America's First Daughter: A Novel



HONOR. IN VIRGINIA it wasn’t merely a matter of masculine pride—it was a matter of survival. Every loan for the farm, every advance of credit for seeds and foodstuffs, every public office and proposal of marriage depended on honor.

Men would fight and die for it.

And women would lie for it.

Which is why, whenever asked about the rumors about Nancy and Richard—as I was, more and more often that spring—I dismissed it as an absurd story having no merit.

If only others had done the same.

When Tom learned there were white witnesses, he flew into a rage that had him slamming about the house, heaping undeserved abuse on every servant he passed. And whenever he heard Richard’s name, he cursed in the most obscene manner possible. Egged on by his younger brother, Tom determined to ride out and rescue Nancy from the clutches of her seducer, who must be made to confess and suffer the loss of his honor.

Tom said it often, and to everyone who’d listen, which struck me as madness, for it fueled the gossip.

But then, the entire world had gone mad.

The new revolutionary government in France had charged Lafayette with treason. A galling notion—the very idea of Lafayette being a traitor to the revolution he helped start was an unjust, enraging indignity! More ridiculous and horrifying was that in attempting to escape arrest, Lafayette had been caught by counterrevolutionary forces, who also deemed him a traitor.

He was, as of the last news we had, in a dungeon awaiting execution.

Even consumed at Monticello with chores, child rearing, and family scandal, I couldn’t seem to shake the violence this news did to my faith in the revolution. What knaves had come to power in France that they could turn on Lafayette?

Perhaps the same sort of knaves who hounded my father in the papers, savaging his ethics, and twisting every word that flowed from his pen . . .

That’s why I wasn’t surprised when Papa wrote to tell me that he couldn’t resign for fear his enemies would say he was driven out of office or that Washington had no confidence in him. Or they’d say that he ran from public office like he ran from the British.

No, he couldn’t be seen to leave under a cloud.

I was brooding about this while making bayberry wax candles, Tom’s favorite, because of its pleasant fragrance. It soothed him, he said, and he clearly needed soothing, given the way his boots banged heavily into the cellar kitchen where I prepared the wicks.

Arms crossed over his chest, as if he could scarcely contain his pounding heart, Tom growled out, “Richard dared to show his face at Tuckahoe, the shameless cur!”

Shameless indeed for the seducer to have visited the home of his victim’s father and brothers, I thought. Reckless, even. It wouldn’t have surprised me to hear Colonel Randolph had pulled a pistol on him. “What did he have to say for himself?”

Tom threw out his arms. “Richard asked—nay, demanded—that we stop accusing him of despoiling our sister’s purity!”

Let it never be said that the Randolphs—any of them—lacked in boldness.

While I let out a surprised puff of air, Tom ranted on. “Richard first insisted it was all a malicious lie. He claimed Nancy’s virtue is still intact and that if we wanted to preserve her reputation, we ought to all keep quiet and join a slander suit against anyone who’d spread the tale.”
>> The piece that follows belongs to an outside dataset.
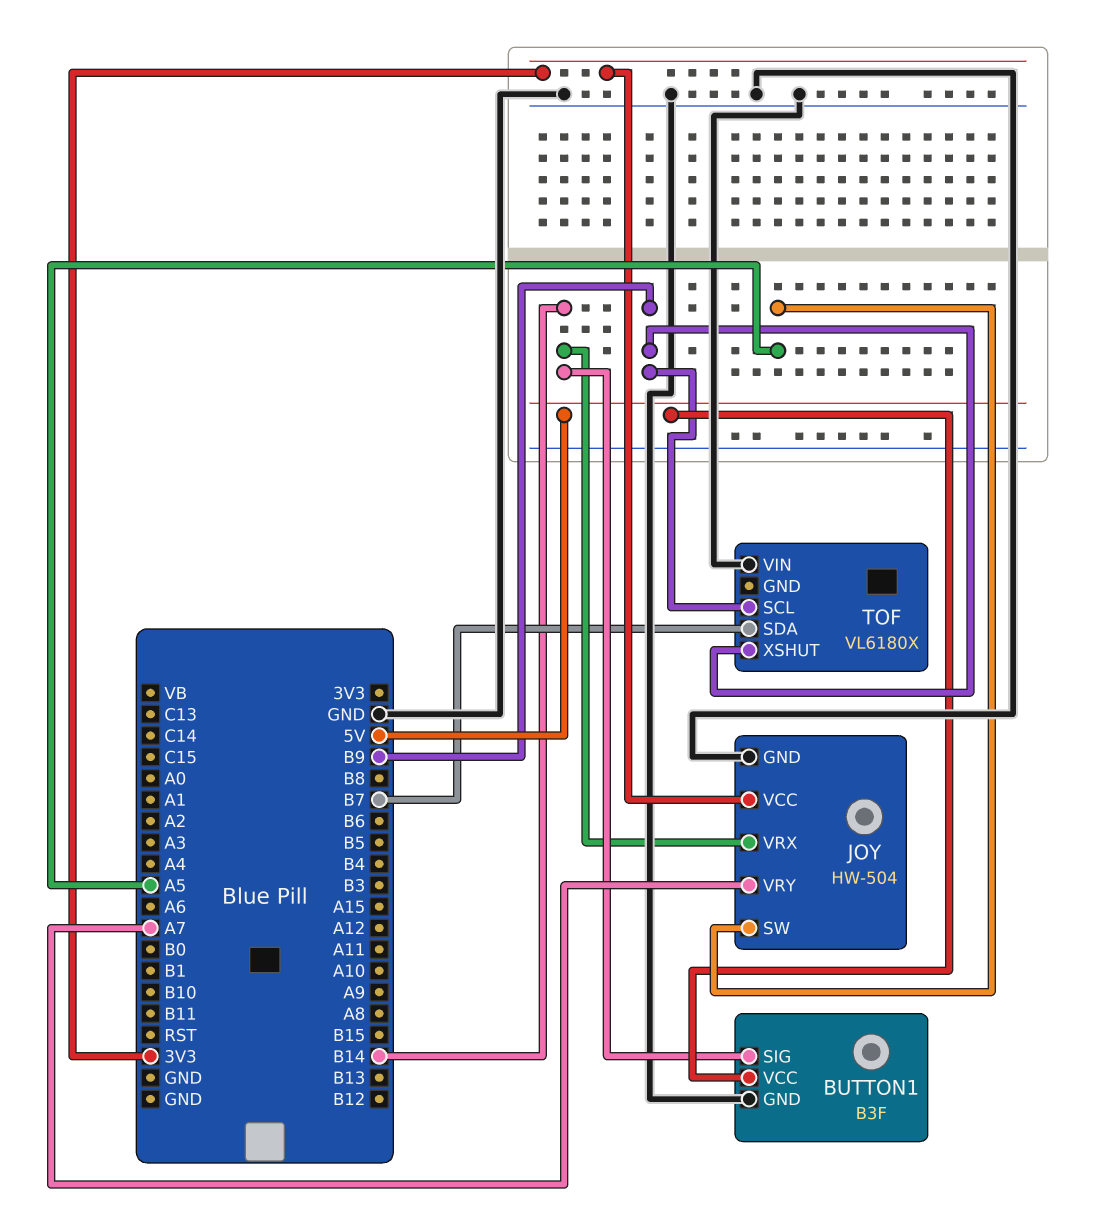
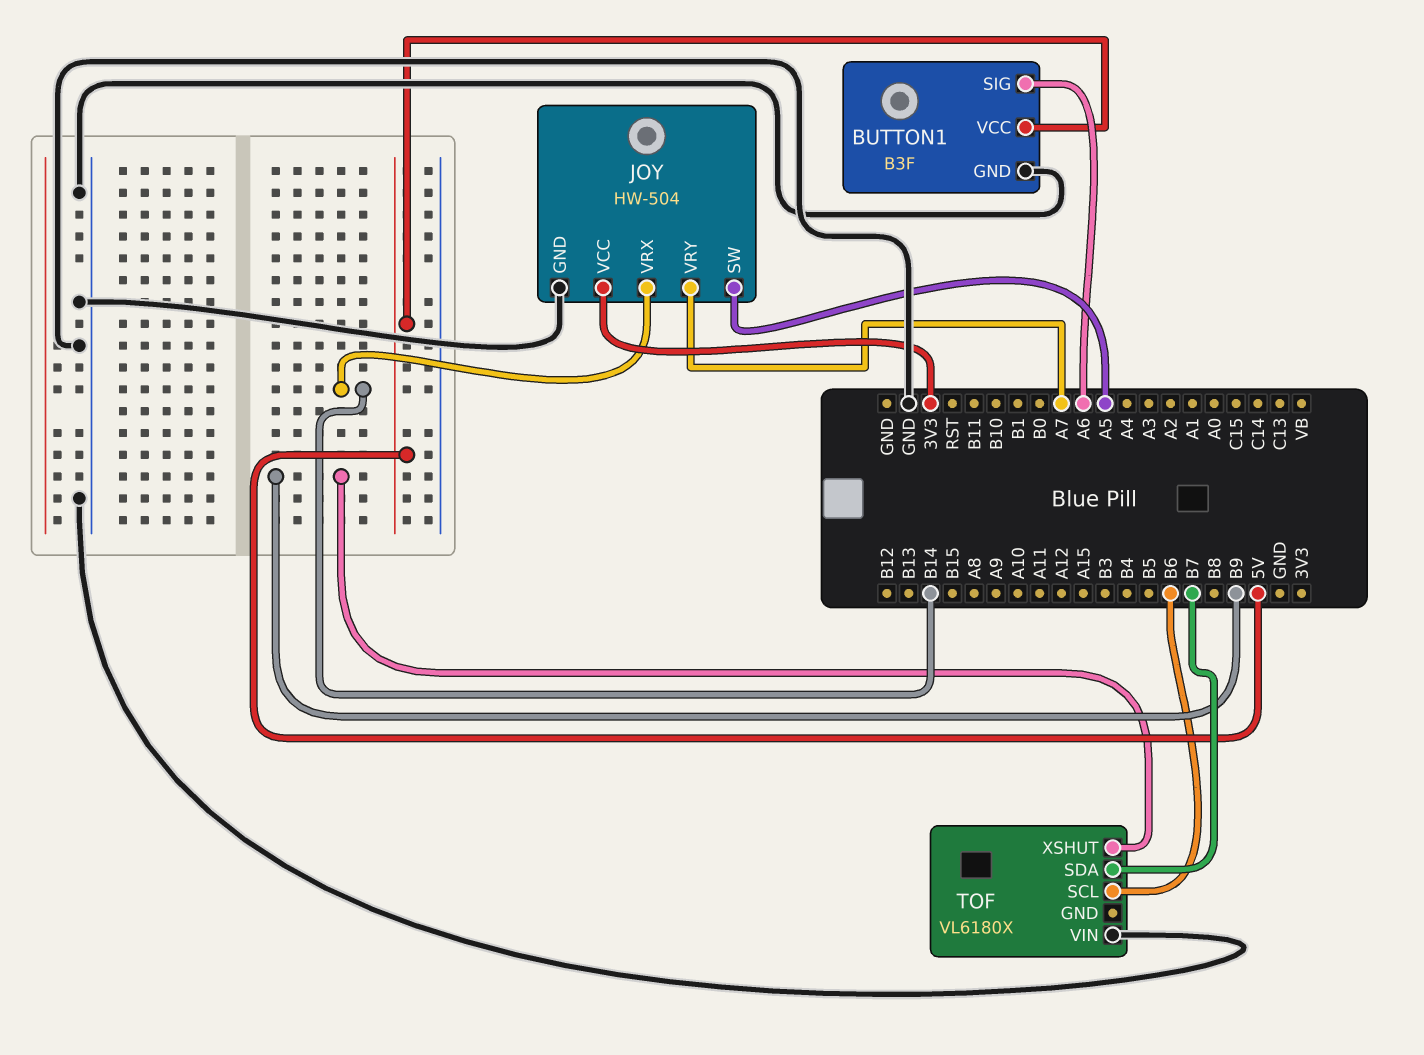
BUTTON1 pin SIG: B14 -> A6
TOF pin SCL: B9 -> B6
“Perhaps that’s best,” I ventured. “If the family doesn’t rally around your sister and profess a belief in her innocence, Nancy will be ruined.”

“She is ruined!” Tom exploded, his voice echoing off the ceiling. “When my father refused, Richard tried his next gambit. He has a letter written by Nancy confessing her pregnancy and naming a dead man as her seducer. Her letter allegedly says Theo was the father, the child was stillborn, and she absolves Richard of all culpability.”
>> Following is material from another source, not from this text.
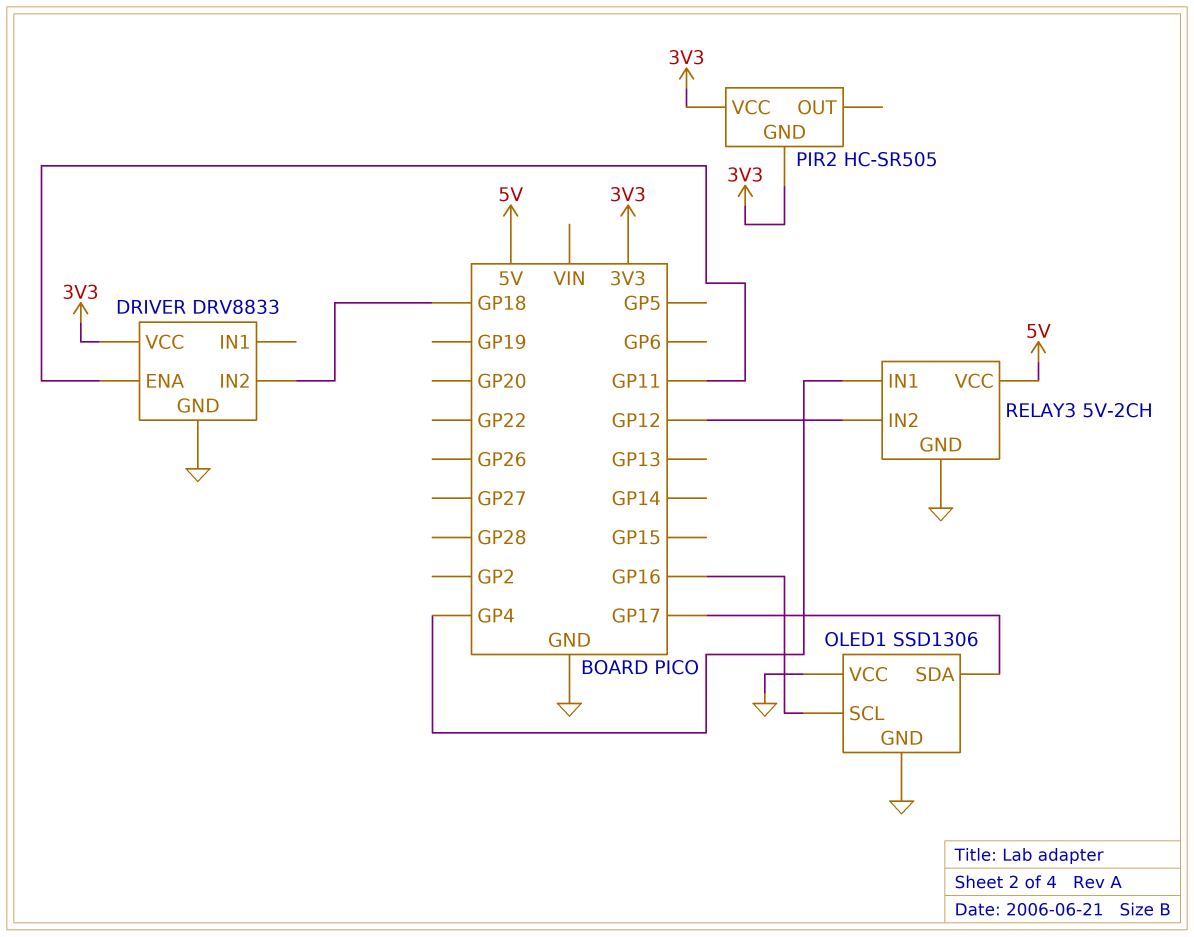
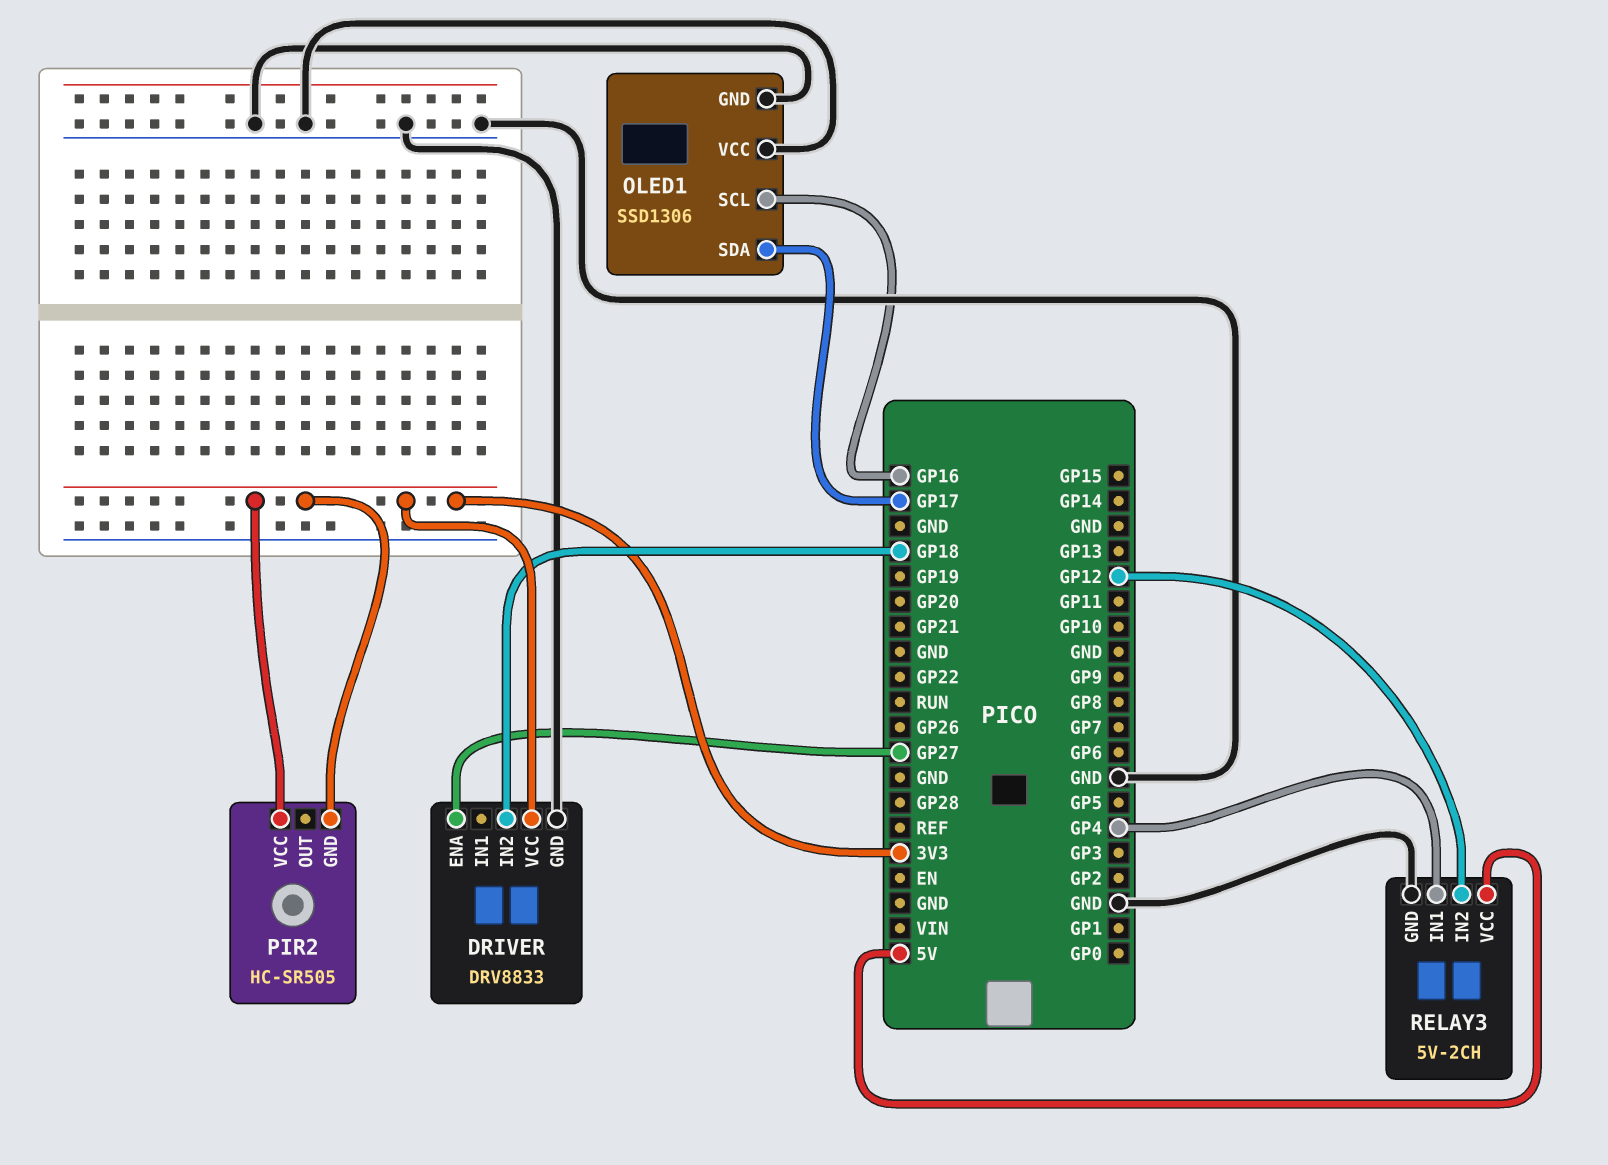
DRIVER pin ENA: GP11 -> GP27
I gasped that Nancy should put such a confession to paper, then flushed to remember that I’d suggested Theo as her seducer in the first place. Poor deluded Nancy must have determined that if she couldn’t save herself she’d save her lover instead. “You have the letter?”

Tom’s hand flexed at his side, then balled in a tight fist. “Rich ard kept it and intends to vindicate himself on a field of honor. He’s called out my brother.”

Icy dread rushed through my veins. “Your brother will duel over this?”

“No. My brother won’t give Richard the satisfaction of pretending he’s an equal or a man of honor. But I swear, if Richard Randolph tries to transfer the stigma and evade blame, I will wash out the stain on my family honor with his blood.”